Saeed Nafisi's relatives include Moadeb Naficy, the guardian and doctor of the Shah of Iran (Reza Pahlavi); and Moadeb's son Habib Nafisi (Naficy), a senior statesman, founder of Iran's labor laws, U.S.-Iran Attache, and founder of multiple technical universities in Tehran, Hamid Naficy, a noted scholar of Media and Cultural Studies, Siamak Naficy, an anthropologist, as well as acclaimed author, Azar Nafisi, a niece of his.

Nafisi taught in Tehran University, Kabul University, Cairo University and San José State University.

== Life ==

The son of Ali Akbar Nazem al-Atebba, who was a famous physician, Nafisi was born in 1895 in Tehran. He started his early education in a school founded by his father, and finished high school in the Eliye school, the only high school at that time. Next, at the age of 15, he went to Switzerland and continued his education at the University of Paris. After his return to Iran, he started teaching French and working in the Ministry of Welfare. Later, he also worked alongside Malek-o Shoara Bahar in a magazine.

Later, as well as teaching French in high schools, he taught in other schools, such as political and economic schools, and he also taught in the Literature faculty and Law faculty of Tehran University since its foundation. He also taught outside Iran, in Beirut, Cairo, etc.
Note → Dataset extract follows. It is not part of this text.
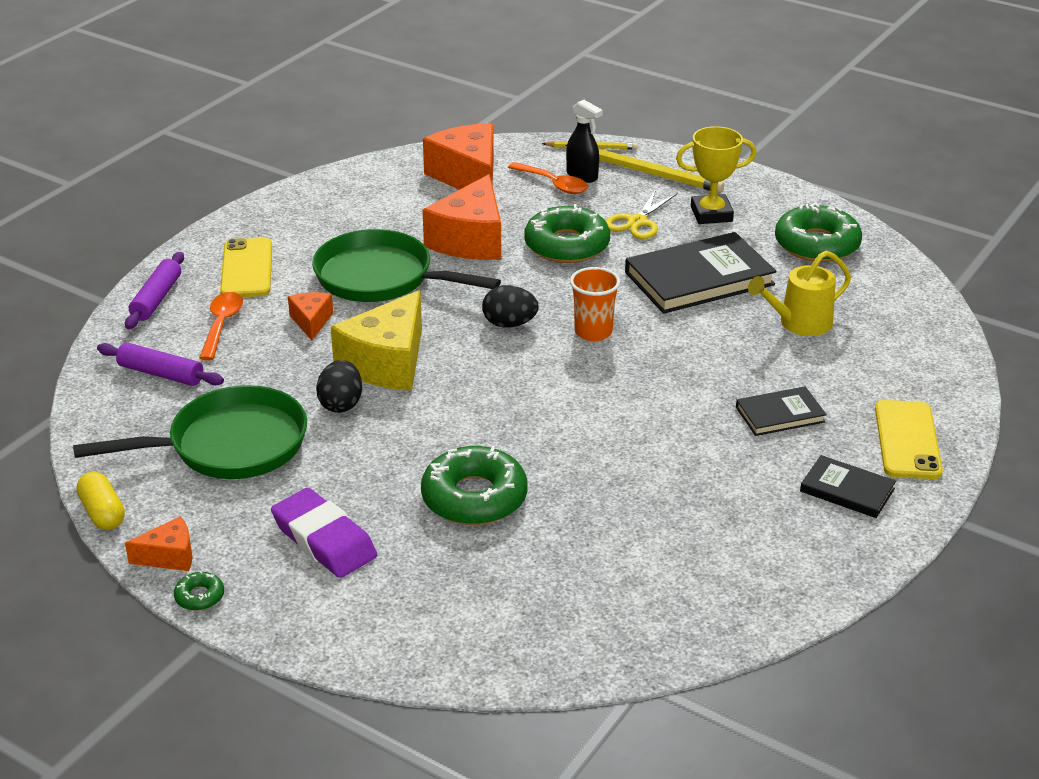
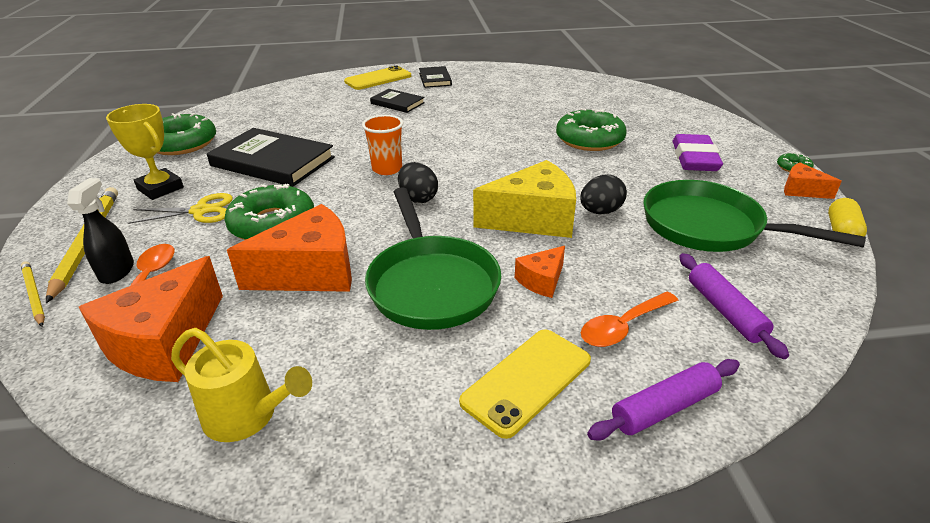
camera: 130 degrees left, 0 degrees up
(799, 323) = (296, 122): yellow watering can -> yellow watering can (247, 416)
He was a member of the Academy of Iran (Farhangestan-e Iran).

== Personality ==

He was greatly fond of books, and he spent almost all his money on books, even depriving himself of some of his other needs. He thought that books should be published and be available to people, so that people can read and learn. He used to collect everything that had a connection to books and literature. In his last years, he collected Russian books about Iran.
It is said he had a hard temper, but that he had a kind heart, and he would calm down quickly. He would write honestly, which would sometimes disturb others.